Implicit Differentiation: How Can I Solve for y' in e^(x/y)=x-y?

[JustinLiang]

Homework Statement

Find y' in
e^(x/y)=x-y

2. The attempt at a solution
I tried to differentiate it by changing it so that there would be a natural log (as seen in my attachment). However the end result is not the same as the answer key.

How the answer key did it was they used the chain rule on e^(x/y). So...

e^(x/y)*(x/y)'=1-y'

And then they solve for y'.


Why can I not change the e^(x/y) to the logarithmic notation?

 

[SammyS]

Homework Statement

Find y' in
e^(x/y)=x-y

2. The attempt at a solution
I tried to differentiate it by changing it so that there would be a natural log (as seen in my attachment). However the end result is not the same as the answer key.

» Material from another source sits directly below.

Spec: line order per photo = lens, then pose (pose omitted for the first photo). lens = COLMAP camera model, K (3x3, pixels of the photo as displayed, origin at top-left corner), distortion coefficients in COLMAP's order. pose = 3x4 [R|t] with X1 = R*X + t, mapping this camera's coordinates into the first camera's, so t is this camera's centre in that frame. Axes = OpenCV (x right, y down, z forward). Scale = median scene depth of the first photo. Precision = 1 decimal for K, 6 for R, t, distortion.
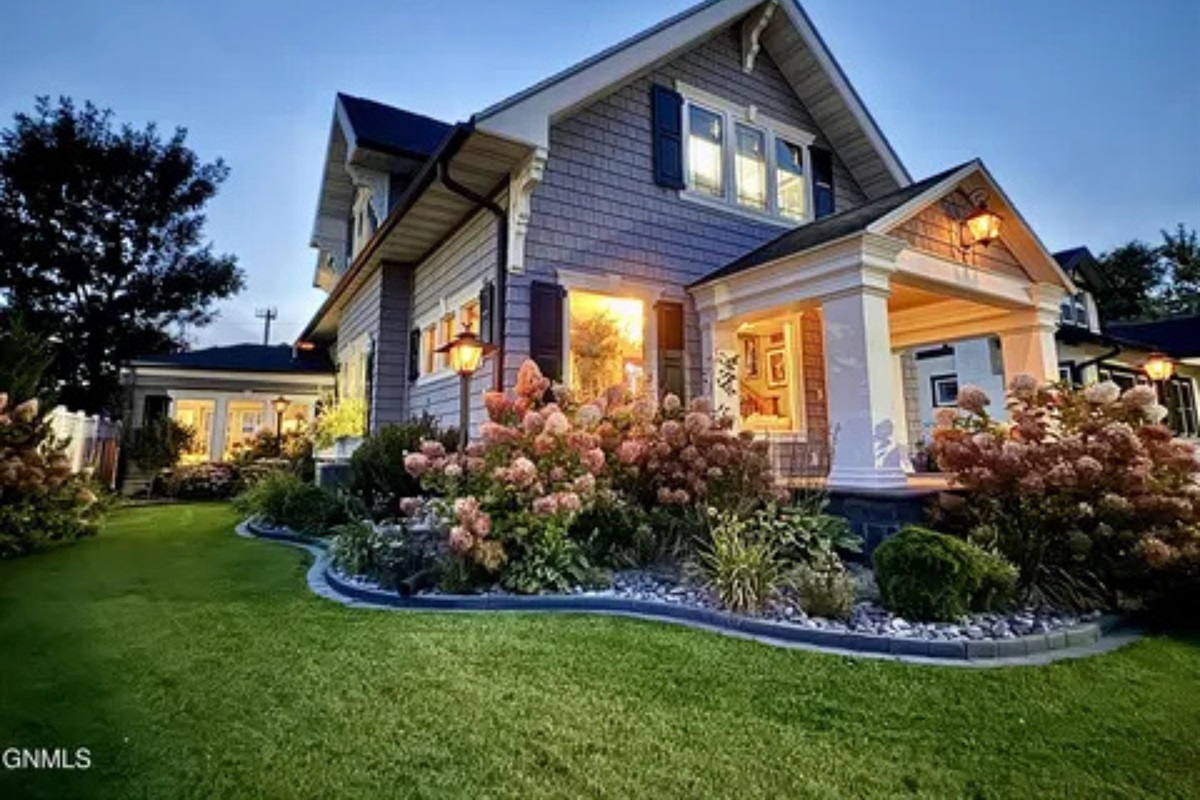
lens RADIAL K [[611.9, 0, 601.4], [0, 611.9, 353.5], [0, 0, 1]] dist [-0.000538, 0.000237]
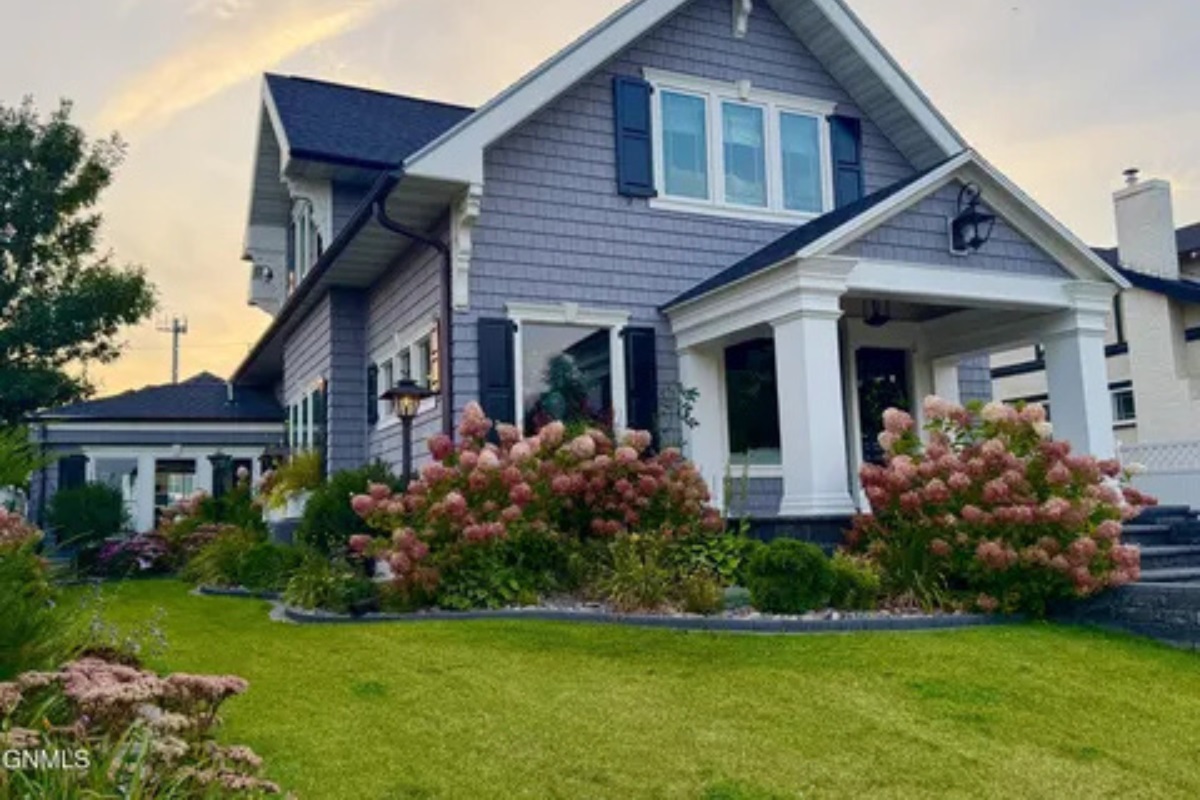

How the answer key did it was they used the chain rule on e^(x/y). So...

e^(x/y)*(x/y)'=1-y'

And then they solve for y'.

Why can I not change the e^(x/y) to the logarithmic notation?

Without seeing exactly what you did, there is no way to say whether or not your method is correct.

Is it any easier to find y' by differentiating (x/y) = ln(x-y) ?

 

[JustinLiang]

Without seeing exactly what you did, there is no way to say whether or not your method is correct.

Is it any easier to find y' by differentiating (x/y) = ln(x-y) ?

Oops, I forgot to attach it. It is harder but I was just doing it for practice, it seems like I was unable to get the correct answer... Do you know why? I attached the photo.

 

[SammyS]

Oops, I forgot to attach it. It is harder but I was just doing it for practice, it seems like I was unable to get the correct answer... Do you know why? I attached the photo.

It does look difficult to get the answer into the same form once you get rid of the exponential. Taking the derivative then gets rid of the logarithm.

You do have a mistake in your work. $\displaystyle \frac{d}{dx}\ln(x-y)=\frac{1-y'}{x-y}\,.$

Added in Edit:

Actually, it's not that difficult to compare the results. Take the book answer and replace $\displaystyle e^{x/y}$ with $x-y\,.$

 

[JustinLiang]

It does look difficult to get the answer into the same form once you get rid of the exponential. Taking the derivative then gets rid of the logarithm.

You do have a mistake in your work. $\displaystyle \frac{d}{dx}\ln(x-y)=\frac{1-y'}{x-y}\,.$

Added in Edit:

Actually, it's not that difficult to compare the results. Take the book answer and replace $\displaystyle e^{x/y}$ with $x-y\,.$

Wow... I need some sleep haha. Thanks.